UIView *superview = view.superview;
[view removeFromSuperview];
[superview addSubview:view];
}
if (child) {
// Remove constraints between view and its children.
[view removeConstraints:[view constraints]];
}
}
You can also read this post on my blog to better understand how it works behind the hood.
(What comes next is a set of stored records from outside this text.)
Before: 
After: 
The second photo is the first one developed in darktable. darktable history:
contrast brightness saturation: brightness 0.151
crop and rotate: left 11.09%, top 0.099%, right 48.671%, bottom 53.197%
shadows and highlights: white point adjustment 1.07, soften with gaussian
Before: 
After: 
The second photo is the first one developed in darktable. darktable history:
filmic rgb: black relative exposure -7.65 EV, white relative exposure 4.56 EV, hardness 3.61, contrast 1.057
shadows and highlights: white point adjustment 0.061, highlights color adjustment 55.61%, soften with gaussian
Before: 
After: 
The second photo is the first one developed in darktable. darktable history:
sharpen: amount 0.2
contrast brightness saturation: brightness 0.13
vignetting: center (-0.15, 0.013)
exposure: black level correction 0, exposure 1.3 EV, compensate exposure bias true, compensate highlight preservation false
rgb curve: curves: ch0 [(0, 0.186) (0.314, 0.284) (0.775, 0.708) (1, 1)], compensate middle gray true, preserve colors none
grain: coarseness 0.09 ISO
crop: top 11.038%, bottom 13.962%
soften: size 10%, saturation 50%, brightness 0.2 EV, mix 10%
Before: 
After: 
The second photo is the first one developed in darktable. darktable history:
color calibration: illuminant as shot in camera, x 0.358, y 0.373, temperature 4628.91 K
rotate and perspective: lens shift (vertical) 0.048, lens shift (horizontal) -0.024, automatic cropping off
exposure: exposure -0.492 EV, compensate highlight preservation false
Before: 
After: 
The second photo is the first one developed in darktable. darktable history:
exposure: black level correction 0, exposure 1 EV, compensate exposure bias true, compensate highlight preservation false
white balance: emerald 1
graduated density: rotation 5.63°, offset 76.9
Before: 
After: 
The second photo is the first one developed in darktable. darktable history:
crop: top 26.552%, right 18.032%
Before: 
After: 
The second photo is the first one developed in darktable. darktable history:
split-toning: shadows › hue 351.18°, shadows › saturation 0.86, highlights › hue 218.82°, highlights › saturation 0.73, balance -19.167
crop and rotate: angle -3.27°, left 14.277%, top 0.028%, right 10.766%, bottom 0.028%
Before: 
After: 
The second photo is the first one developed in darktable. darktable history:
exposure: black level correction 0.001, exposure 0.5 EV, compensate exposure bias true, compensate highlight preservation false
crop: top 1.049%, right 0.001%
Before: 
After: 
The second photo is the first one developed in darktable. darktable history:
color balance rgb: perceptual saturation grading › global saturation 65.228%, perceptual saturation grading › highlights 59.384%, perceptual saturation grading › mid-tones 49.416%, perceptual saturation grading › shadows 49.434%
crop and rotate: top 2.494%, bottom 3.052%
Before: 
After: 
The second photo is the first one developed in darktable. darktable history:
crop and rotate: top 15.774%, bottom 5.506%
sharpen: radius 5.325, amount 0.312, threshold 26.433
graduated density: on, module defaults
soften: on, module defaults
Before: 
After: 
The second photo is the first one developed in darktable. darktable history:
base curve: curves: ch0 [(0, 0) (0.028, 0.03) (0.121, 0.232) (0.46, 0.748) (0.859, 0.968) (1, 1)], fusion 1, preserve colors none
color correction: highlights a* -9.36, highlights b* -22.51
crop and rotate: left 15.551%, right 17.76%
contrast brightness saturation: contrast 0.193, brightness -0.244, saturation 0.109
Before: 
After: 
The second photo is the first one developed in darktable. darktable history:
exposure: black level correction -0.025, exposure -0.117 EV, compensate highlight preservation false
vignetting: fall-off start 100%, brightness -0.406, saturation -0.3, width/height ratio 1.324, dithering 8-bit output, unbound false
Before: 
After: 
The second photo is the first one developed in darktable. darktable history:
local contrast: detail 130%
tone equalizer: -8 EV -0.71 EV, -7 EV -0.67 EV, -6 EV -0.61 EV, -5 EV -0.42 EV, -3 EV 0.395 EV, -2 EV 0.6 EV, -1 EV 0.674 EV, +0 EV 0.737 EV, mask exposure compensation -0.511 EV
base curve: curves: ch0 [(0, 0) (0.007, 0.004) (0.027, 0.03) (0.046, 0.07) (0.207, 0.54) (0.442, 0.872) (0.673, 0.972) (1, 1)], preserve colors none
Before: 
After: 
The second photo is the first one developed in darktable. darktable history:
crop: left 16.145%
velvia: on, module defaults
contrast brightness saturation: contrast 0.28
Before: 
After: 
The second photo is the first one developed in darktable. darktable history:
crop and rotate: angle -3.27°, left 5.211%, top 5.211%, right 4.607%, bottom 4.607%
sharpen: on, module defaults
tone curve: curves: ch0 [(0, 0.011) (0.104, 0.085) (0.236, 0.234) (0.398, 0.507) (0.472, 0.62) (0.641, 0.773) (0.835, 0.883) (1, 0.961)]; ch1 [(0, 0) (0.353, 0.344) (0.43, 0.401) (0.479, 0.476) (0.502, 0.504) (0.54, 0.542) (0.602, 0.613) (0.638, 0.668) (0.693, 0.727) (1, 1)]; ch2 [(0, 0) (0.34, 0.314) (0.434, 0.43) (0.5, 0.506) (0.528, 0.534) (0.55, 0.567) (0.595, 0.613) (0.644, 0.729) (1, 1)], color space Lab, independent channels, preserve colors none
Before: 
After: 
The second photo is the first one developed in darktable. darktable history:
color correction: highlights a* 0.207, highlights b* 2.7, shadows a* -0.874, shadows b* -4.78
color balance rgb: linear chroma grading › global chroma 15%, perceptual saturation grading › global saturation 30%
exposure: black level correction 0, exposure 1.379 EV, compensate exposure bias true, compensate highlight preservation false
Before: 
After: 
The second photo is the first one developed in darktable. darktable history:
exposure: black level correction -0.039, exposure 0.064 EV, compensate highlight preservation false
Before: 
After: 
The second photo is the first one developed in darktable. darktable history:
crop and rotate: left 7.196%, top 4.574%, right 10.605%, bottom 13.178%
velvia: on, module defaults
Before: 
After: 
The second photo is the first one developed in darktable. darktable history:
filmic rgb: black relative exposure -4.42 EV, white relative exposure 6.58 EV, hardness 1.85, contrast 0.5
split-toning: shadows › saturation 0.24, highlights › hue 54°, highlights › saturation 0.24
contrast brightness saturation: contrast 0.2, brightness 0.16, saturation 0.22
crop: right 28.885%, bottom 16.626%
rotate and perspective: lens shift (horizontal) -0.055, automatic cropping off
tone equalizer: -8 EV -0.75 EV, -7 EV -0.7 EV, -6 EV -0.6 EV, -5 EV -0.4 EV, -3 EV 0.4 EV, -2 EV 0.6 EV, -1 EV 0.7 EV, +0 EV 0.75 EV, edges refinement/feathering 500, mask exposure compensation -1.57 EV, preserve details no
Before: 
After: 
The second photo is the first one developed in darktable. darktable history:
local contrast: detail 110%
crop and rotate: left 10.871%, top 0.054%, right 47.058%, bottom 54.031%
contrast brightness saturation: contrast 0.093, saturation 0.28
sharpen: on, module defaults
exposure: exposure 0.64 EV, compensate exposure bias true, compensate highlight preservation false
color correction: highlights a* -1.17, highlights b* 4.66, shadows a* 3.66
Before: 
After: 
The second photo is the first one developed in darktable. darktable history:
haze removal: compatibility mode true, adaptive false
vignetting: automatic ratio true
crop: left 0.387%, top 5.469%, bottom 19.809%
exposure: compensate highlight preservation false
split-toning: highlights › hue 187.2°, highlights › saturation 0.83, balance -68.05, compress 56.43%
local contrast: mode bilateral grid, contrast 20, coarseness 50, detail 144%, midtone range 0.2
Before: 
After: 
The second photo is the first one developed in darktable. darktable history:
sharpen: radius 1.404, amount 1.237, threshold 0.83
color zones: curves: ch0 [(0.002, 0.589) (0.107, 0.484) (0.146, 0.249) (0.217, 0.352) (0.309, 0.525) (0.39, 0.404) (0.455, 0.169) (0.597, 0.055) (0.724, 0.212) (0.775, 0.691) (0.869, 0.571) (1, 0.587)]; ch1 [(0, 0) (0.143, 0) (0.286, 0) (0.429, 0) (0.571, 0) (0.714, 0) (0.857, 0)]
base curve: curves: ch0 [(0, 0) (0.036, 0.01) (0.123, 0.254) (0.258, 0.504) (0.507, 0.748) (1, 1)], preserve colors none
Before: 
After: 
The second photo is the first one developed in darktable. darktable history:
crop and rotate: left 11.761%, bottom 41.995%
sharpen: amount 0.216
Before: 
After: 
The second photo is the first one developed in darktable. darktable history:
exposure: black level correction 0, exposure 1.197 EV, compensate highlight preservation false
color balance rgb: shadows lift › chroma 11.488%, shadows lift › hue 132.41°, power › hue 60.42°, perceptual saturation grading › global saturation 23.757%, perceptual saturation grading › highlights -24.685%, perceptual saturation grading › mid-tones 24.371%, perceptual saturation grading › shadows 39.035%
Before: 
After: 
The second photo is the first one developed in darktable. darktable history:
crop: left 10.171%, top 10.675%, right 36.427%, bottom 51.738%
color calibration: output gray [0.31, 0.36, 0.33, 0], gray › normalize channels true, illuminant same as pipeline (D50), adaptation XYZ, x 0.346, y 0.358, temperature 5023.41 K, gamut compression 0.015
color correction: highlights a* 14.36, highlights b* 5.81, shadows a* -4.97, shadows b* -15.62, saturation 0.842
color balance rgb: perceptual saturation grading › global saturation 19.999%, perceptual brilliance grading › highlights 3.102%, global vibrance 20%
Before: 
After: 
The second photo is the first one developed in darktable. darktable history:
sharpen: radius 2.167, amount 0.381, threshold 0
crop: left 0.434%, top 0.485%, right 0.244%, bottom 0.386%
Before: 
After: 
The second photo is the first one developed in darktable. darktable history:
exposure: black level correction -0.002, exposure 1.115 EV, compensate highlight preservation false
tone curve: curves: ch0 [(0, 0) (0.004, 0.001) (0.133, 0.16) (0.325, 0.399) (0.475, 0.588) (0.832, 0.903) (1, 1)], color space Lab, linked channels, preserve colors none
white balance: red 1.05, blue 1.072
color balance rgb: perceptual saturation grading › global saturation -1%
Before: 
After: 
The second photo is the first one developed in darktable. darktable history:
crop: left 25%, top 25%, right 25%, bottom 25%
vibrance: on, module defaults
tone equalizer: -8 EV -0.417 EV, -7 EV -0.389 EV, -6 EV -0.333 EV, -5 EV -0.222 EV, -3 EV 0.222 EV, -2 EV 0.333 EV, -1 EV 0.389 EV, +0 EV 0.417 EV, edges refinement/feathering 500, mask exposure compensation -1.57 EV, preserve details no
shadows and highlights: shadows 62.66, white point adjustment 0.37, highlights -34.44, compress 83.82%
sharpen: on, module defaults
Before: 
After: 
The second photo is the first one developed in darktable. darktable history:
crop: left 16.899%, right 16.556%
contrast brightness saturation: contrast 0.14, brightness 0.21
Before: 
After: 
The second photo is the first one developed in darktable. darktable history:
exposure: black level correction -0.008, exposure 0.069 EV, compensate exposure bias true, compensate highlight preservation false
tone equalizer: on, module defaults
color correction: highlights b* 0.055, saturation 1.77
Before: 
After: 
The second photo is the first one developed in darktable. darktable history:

If you need more granular control, I'd strongly advise switching to Masonry, a powerful framework class you could use whenever you need to properly handle constraints programmatically.
A Swift solution:
extension UIView {
func removeAllConstraints() {
var view: UIView? = self
while let currentView = view {
currentView.removeConstraints(currentView.constraints.filter {
return $0.firstItem as? UIView == self || $0.secondItem as? UIView == self
})
view = view?.superview
}
}
}
It's important to go through all the parents, since the constraints between two elements are holds by the common ancestors, so just clearing the superview as detailed in this answer is not good enough, and you might end up having bad surprise later on.
With objectiveC
[self.superview.constraints enumerateObjectsUsingBlock:^(__kindof NSLayoutConstraint * _Nonnull obj, NSUInteger idx, BOOL * _Nonnull stop) {
NSLayoutConstraint *constraint = (NSLayoutConstraint *)obj;
if (constraint.firstItem == self || constraint.secondItem == self) {
[self.superview removeConstraint:constraint];
}
}];
[self removeConstraints:self.constraints];
}
The easier and efficient approach is to remove the view from superView and re add as subview again.
this causes all the subview constraints get removed automagically.